Required work
Lines before the one containing "I&#39;ve been in the area it was a" are left out; return that line and every line after it exactly, through the end of the data below.
BEGIN Task inputs
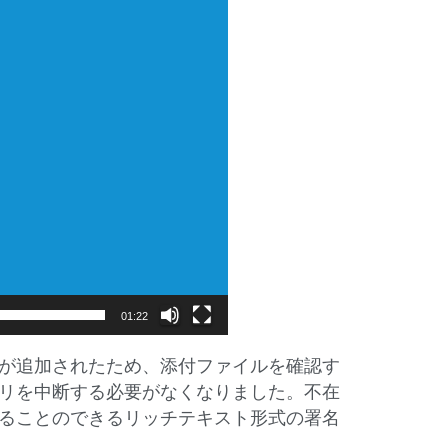
01:22
が追加されたため、添付ファイルを確認す
リを中断する必要がなくなりました。不在
ることのできるリッチテキスト形式の署名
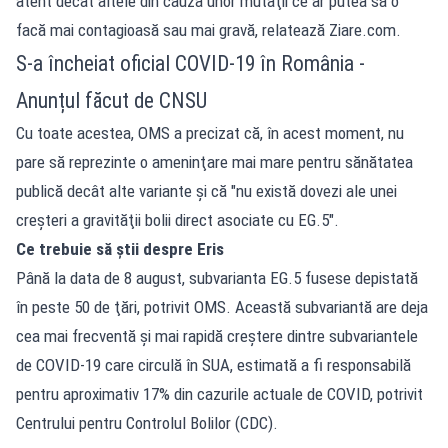
atent decât altele din cauza unor mutaţii ce ar putea să o
facă mai contagioasă sau mai gravă, relatează Ziare.com.
S-a încheiat oficial COVID-19 în România -
Anunțul făcut de CNSU
Cu toate acestea, OMS a precizat că, în acest moment, nu
pare să reprezinte o ameninţare mai mare pentru sănătatea
publică decât alte variante şi că "nu există dovezi ale unei
creşteri a gravităţii bolii direct asociate cu EG.5".
Ce trebuie să știi despre Eris
Până la data de 8 august, subvarianta EG.5 fusese depistată
în peste 50 de ţări, potrivit OMS. Această subvariantă are deja
cea mai frecventă şi mai rapidă creştere dintre subvariantele
de COVID-19 care circulă în SUA, estimată a fi responsabilă
pentru aproximativ 17% din cazurile actuale de COVID, potrivit
Centrului pentru Controlul Bolilor (CDC).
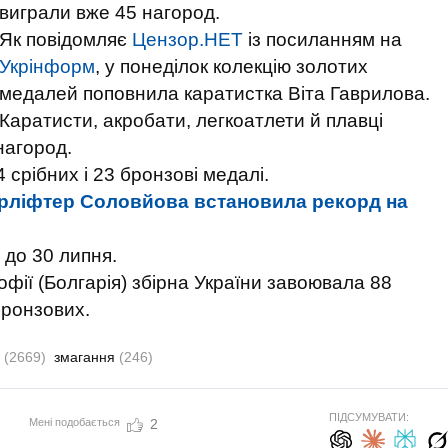
виграли вже 45 нагород.
Як повідомляє
Цензор.НЕТ
із посиланням на
Укрінформ
, у понеділок колекцію золотих
медалей поповнила каратистка Віта Гаврилова.
Каратисти, акробати, легкоатлети й плавці
нагород.
4 срібних і 23 бронзові медалі.
ерліфтер Соловйова встановила рекорд на
 до 30 липня.
фії (Болгарія) збірна України завоювала 88
 бронзових.
а
(2669)
змагання
(246)
ПІДСУМУВАТИ:
Мені подобається
2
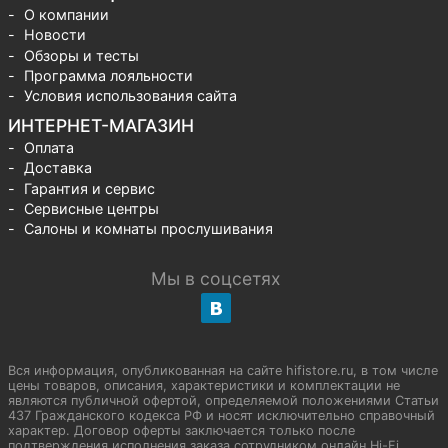
О компании
Новости
Обзоры и тесты
Программа лояльности
Условия использования сайта
ИНТЕРНЕТ-МАГАЗИН
Оплата
Доставка
Гарантия и сервис
Сервисные центры
Салоны и комнаты прослушивания
Мы в соцсетях
Вся информация, опубликованная на сайте hifistore.ru, в том числе
цены товаров, описания, характеристики и комплектации не
являются публичной офертой, определяемой положениями Статьи
437 Гражданского кодекса РФ и носят исключительно справочный
характер. Договор оферты заключается только после
подтверждения исполнения заказа сотрудником онлайн Hi-Fi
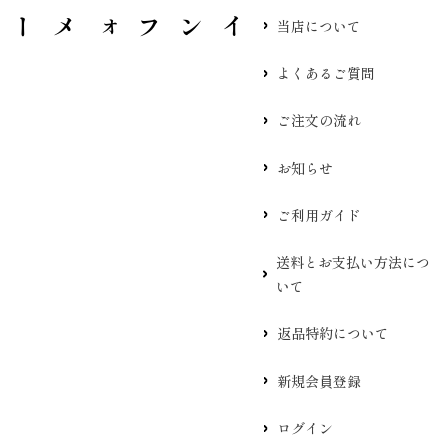
当店について
よくあるご質問
ご注文の流れ
お知らせ
ご利用ガイド
送料とお支払い方法につ
いて
返品特約について
新規会員登録
ログイン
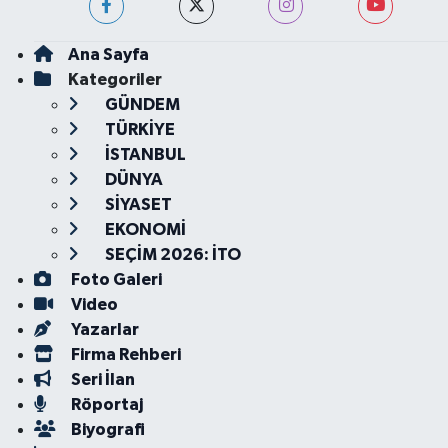
Ana Sayfa
Kategoriler
GÜNDEM
TÜRKİYE
İSTANBUL
DÜNYA
SİYASET
EKONOMİ
SEÇİM 2026: İTO
Foto Galeri
Video
Yazarlar
Firma Rehberi
Seri İlan
Röportaj
Biyografi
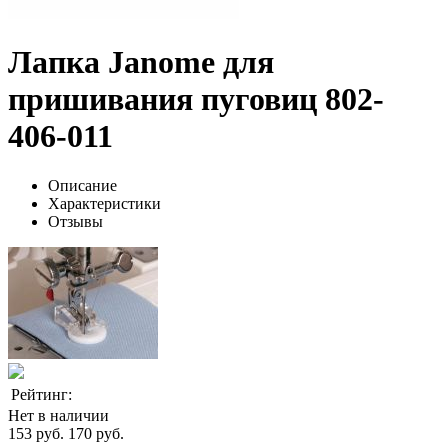
Лапка Janome для
пришивания пуговиц 802-
406-011
Описание
Характеристики
Отзывы
Рейтинг:
Нет в наличии
153 руб.
170 руб.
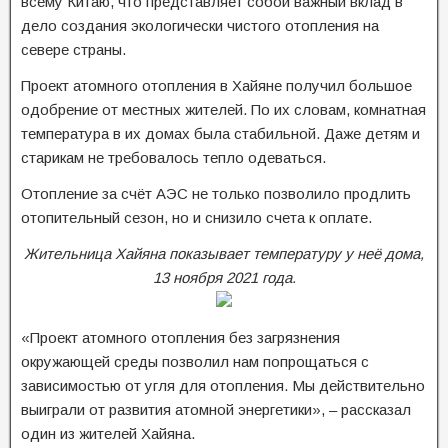
всему Китаю, что представляет собой важный вклад в
дело создания экологически чистого отопления на
севере страны.
Проект атомного отопления в Хайяне получил большое
одобрение от местных жителей. По их словам, комнатная
температура в их домах была стабильной. Даже детям и
старикам не требовалось тепло одеваться.
Отопление за счёт АЭС не только позволило продлить
отопительный сезон, но и снизило счета к оплате.
Жительница Хайяна показывает температуру у неё дома,
13 ноября 2021 года.
«Проект атомного отопления без загрязнения
окружающей среды позволил нам попрощаться с
зависимостью от угля для отопления. Мы действительно
выиграли от развития атомной энергетики», – рассказал
один из жителей Хайяна.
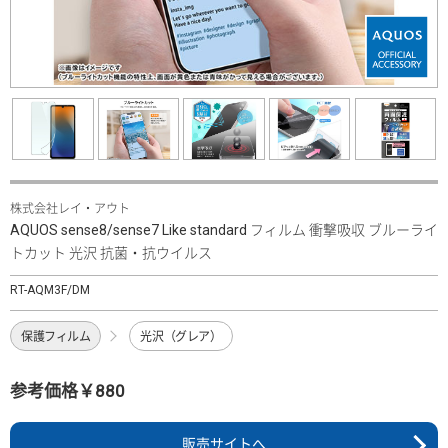
株式会社レイ・アウト
AQUOS sense8/sense7 Like standard フィルム 衝撃吸収 ブルーライ
トカット 光沢 抗菌・抗ウイルス
RT-AQM3F/DM
保護フィルム
光沢（グレア）
参考価格￥880
販売サイトへ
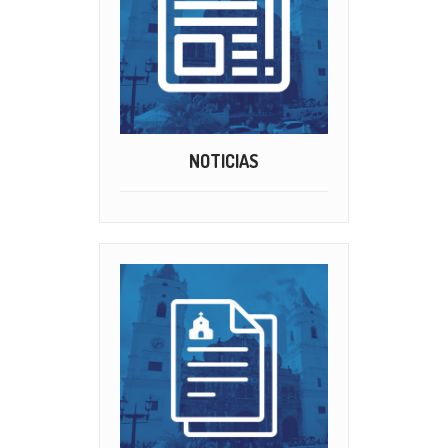
NOTICIAS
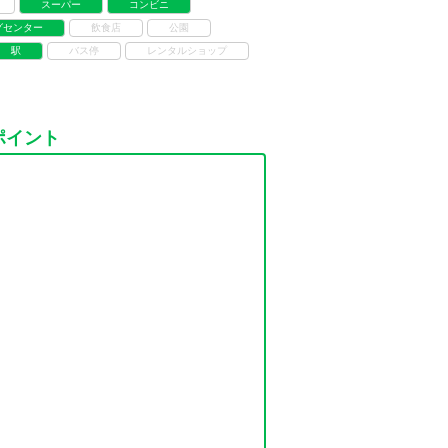
スーパー
コンビニ
グセンター
飲食店
公園
駅
バス停
レンタルショップ
ポイント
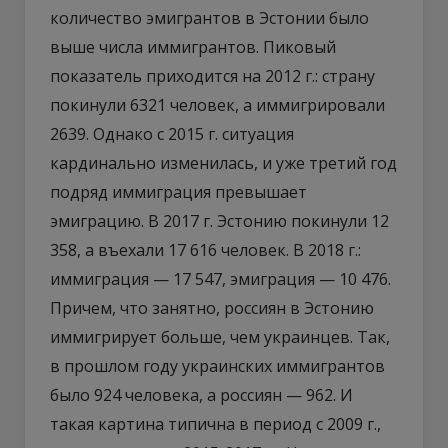
количество эмигрантов в Эстонии было
выше числа иммигрантов. Пиковый
показатель приходится на 2012 г.: страну
покинули 6321 человек, а иммигрировали
2639. Однако с 2015 г. ситуация
кардинально изменилась, и уже третий год
подряд иммиграция превышает
эмиграцию. В 2017 г. Эстонию покинули 12
358, а въехали 17 616 человек. В 2018 г.:
иммиграция — 17 547, эмиграция — 10 476.
Причем, что занятно, россиян в Эстонию
иммигрирует больше, чем украинцев. Так,
в прошлом году украинских иммигрантов
было 924 человека, а россиян — 962. И
такая картина типична в период с 2009 г.,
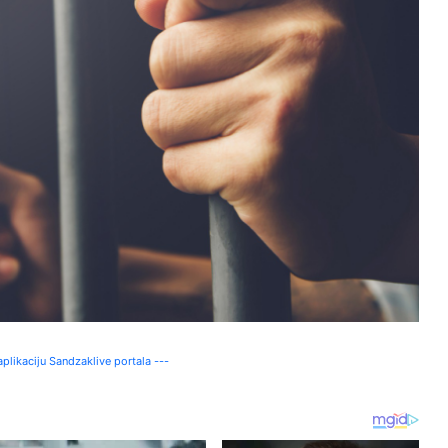
plikaciju Sandzaklive portala ---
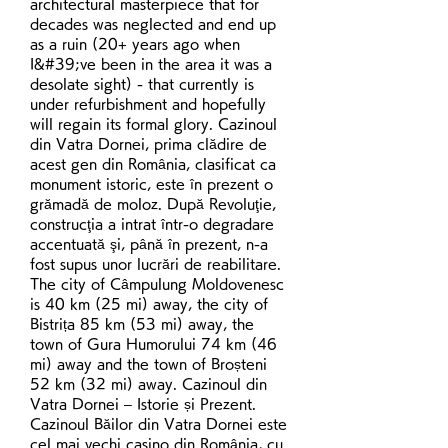
architectural masterpiece that for 
decades was neglected and end up 
as a ruin (20+ years ago when 
I&#39;ve been in the area it was a 
desolate sight) - that currently is 
under refurbishment and hopefully 
will regain its formal glory. Cazinoul 
din Vatra Dornei, prima clădire de 
acest gen din România, clasificat ca 
monument istoric, este în prezent o 
grămadă de moloz. După Revoluţie, 
construcţia a intrat într-o degradare 
accentuată şi, până în prezent, n-a 
fost supus unor lucrări de reabilitare. 
The city of Câmpulung Moldovenesc 
is 40 km (25 mi) away, the city of 
Bistrița 85 km (53 mi) away, the 
town of Gura Humorului 74 km (46 
mi) away and the town of Broșteni 
52 km (32 mi) away. Cazinoul din 
Vatra Dornei – Istorie și Prezent. 
Cazinoul Băilor din Vatra Dornei este 
cel mai vechi casino din România, cu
END Task inputs
Output for this exercise
I&#39;ve been in the area it was a 
desolate sight) - that currently is 
under refurbishment and hopefully 
will regain its formal glory. Cazinoul 
din Vatra Dornei, prima clădire de 
acest gen din România, clasificat ca 
monument istoric, este în prezent o 
grămadă de moloz. După Revoluţie, 
construcţia a intrat într-o degradare 
accentuată şi, până în prezent, n-a 
fost supus unor lucrări de reabilitare. 
The city of Câmpulung Moldovenesc 
is 40 km (25 mi) away, the city of 
Bistrița 85 km (53 mi) away, the 
town of Gura Humorului 74 km (46 
mi) away and the town of Broșteni 
52 km (32 mi) away. Cazinoul din 
Vatra Dornei – Istorie și Prezent. 
Cazinoul Băilor din Vatra Dornei este 
cel mai vechi casino din România, cu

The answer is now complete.